Generic Treatment Claims: Do They Hold Water?

A patent issued for the NFKB protein has forced Lilly to defend its right to market Evista and Xigris.
Apr 01, 2003

As scientists' knowledge of biochemical pathways increases, so does the number of patents issued for generic treatment claims. Such claims represent methods of treating disease by modulating a particular protein in the body. They typically don't name a specific drug, and they are not linked to the use of a particular class of drugs. They are called "generic" because they cover any compound that affects the particular protein.

That lack of specificity leaves them open to two possible patent invalidity attacks. First, the claims may not be adequately enabled, because the patent does not "teach" the reader/manufacturer how to practice the invention. Second, the claims may be "anticipated" -- a legal term for "not novel" -- because drugs that function to modulate the particular protein are already in use. Thus, the invention is not new and cannot be patented.

Until now, no court has addressed those issues. This article explores an important pending case that will decide the validity of generic treatment claims.

Wide Application On June 25, 2002, the US Patent Office issued a patent representing generic treatment claims that target the nuclear factor kappa B (NFKB) protein. US Patent number 6,410,516 ('516 ) was issued to three co-owners: the president and fellows of Harvard College, the Massachusetts Institute of Technology, and the Whitehead Institute for Biomedical Research. Inventors on the patent include Tom Maniatis, who wrote what is affectionately called "the bible" of biotechnology, a three volume treatise that teaches all of the fundamental techniques of the genetic engineering revolution. Other notables include David Baltimore, PhD, who shared the 1975 Nobel Prize for the discovery of the enzyme reverse transcriptase, and Phillip A. Sharp, PhD, co-winner of the 1993 Nobel Prize for the discovery of split genes.

Baltimore and a team of inventors discovered the NFKB protein in 1986 and showed that it acts to increase the expression of several other genes important in inflammation and immune responses. But the inventors didn't purify the protein, they only demonstrated its existence using a technique that indicates the presence of a protein by a change in the mobility of the DNA to which it binds. They attempted to clone and claim the gene encoding NFKB, but the sequence they obtained was not from NFKB. Instead, another group cloned the full NFKB gene in 1991.

On the same day that the US Patent Office issued the '516 patent, Ariad Pharmaceuticals, which has an exclusive license for it, sued Eli Lilly in a Boston federal court for infringement -- based on sales of its blockbuster drug Evista (raloxifene), with $665 million in 2002 sales and the recently approved Xigris (drotrecogin), with $22 million in sales to date for 2003.
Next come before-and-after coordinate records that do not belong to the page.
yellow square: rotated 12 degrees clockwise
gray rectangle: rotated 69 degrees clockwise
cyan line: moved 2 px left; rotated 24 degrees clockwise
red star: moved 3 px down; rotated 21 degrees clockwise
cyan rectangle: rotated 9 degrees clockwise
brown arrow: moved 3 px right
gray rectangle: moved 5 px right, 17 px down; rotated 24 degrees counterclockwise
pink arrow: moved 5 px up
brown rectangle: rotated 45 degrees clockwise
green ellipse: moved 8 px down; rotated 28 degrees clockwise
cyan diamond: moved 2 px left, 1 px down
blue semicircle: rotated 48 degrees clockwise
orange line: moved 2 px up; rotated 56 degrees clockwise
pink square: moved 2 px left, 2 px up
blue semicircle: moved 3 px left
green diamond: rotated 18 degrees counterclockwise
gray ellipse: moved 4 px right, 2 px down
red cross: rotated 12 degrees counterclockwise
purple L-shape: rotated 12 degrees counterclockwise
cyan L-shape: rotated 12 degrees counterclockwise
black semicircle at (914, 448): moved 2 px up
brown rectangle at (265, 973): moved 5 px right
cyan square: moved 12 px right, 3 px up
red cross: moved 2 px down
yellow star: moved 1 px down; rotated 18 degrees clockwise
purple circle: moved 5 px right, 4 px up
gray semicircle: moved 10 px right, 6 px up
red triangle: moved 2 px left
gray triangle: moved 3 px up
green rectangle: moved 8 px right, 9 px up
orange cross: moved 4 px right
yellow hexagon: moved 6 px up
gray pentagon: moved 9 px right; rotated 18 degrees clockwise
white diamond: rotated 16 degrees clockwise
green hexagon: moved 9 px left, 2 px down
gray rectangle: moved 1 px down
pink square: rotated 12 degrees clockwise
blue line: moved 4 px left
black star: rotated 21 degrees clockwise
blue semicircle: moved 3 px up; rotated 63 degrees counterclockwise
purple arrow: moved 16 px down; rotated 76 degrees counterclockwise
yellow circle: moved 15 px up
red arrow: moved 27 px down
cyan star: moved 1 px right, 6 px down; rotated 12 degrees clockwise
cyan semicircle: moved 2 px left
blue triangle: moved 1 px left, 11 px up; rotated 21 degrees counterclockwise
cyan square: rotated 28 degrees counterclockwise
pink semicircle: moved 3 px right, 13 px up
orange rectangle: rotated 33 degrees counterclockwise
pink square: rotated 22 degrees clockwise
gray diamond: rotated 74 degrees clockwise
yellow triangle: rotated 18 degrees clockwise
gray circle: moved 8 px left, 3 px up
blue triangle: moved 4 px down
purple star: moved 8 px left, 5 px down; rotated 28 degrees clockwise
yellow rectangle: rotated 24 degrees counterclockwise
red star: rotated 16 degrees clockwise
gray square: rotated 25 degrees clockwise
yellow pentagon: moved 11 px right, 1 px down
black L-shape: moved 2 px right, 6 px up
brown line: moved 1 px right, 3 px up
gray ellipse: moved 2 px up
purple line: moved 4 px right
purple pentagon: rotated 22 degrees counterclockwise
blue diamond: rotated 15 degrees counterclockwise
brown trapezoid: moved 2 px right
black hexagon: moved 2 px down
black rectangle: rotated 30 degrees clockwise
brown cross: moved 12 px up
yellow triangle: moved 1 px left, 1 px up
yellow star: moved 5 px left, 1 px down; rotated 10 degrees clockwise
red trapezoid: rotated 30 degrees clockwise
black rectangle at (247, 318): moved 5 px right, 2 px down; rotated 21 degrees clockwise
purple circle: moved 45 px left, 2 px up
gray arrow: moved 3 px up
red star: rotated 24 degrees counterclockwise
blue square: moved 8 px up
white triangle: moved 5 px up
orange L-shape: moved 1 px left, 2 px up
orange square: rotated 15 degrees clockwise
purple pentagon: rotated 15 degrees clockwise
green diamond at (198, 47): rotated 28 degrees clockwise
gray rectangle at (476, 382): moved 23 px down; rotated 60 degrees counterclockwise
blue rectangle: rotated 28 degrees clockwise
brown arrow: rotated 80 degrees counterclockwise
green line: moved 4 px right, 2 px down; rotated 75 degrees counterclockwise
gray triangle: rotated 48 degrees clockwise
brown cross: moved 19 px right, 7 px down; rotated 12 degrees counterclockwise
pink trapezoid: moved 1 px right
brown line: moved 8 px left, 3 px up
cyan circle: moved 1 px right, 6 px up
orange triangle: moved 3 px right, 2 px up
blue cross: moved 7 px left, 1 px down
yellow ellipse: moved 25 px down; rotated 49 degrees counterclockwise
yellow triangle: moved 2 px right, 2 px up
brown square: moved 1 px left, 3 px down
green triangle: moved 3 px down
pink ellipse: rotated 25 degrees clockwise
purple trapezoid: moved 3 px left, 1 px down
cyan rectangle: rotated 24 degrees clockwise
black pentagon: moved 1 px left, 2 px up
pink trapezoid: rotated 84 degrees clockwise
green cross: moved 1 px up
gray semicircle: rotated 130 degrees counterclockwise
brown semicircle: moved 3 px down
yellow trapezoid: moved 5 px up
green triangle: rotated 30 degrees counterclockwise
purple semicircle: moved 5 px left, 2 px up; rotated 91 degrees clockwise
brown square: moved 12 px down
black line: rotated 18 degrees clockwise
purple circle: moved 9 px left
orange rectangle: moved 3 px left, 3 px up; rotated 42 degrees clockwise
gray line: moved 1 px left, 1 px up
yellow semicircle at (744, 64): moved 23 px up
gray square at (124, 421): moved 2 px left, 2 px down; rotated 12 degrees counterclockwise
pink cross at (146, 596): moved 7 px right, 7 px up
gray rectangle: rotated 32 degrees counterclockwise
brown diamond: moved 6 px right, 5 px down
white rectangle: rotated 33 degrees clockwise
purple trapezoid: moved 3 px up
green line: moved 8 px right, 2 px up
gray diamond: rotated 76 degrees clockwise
The first of 203 claims in the '516 patent is typical and reads: "A method for inhibiting expression in a eukaryotic cell of a gene whose transcription is regulated by NFKB, the method comprising reducing NFKB activity in the cell such that expression of said gene is inhibited."

Thus, the claim applies to any drug that inhibits NFKB. The patent itself fails to describe a drug that inhibits NFKB, although it does describe a single protein inhibitor of NFKB called "inhibitor of kappa B" or IKB. The claim, at least, has serious invalidity issues under both the written description and enablement requirements of the patent statute.

Moreover, long before the patent was filed, products existed that are now known to act by inhibiting NFKB. A well known example is ibuprofen, which has been around since 1969. Although it was not known until 1998 that ibuprofen inhibited NFKB, knowledge of that fact is not required under existing patent law principles of inherency. It is enough that the drug inhibited NFKB.

Other well known drugs that also inhibit NFKB include aspirin, the immunosuppressive drug gliotoxin, and the rheumatoid arthritis treatment sulfasalazine. NFKB inhibitors that people have used for thousands of years include garlic, red wine, capsaicin (the "hot" ingredient in peppers), and caffeic acid (from honeybee propolis, the material used to seal the honeycomb). Even vitamin E inhibits NFKB.

The Lawsuit Ariad asserts that Lilly infringes claim 14 by the sale of Xigris and claim 69 by the sale of Evista. Those claims include some additional language about the mechanism of action. Claim 14 reads:

"A method for reducing bacterial lipopolysaccharide-induced expression of cytokines in mammalian cells, which method comprises reducing NFKB activity in the cells so as to reduce bacterial lipopolysaccharide-induced expression of said cytokines in the cells."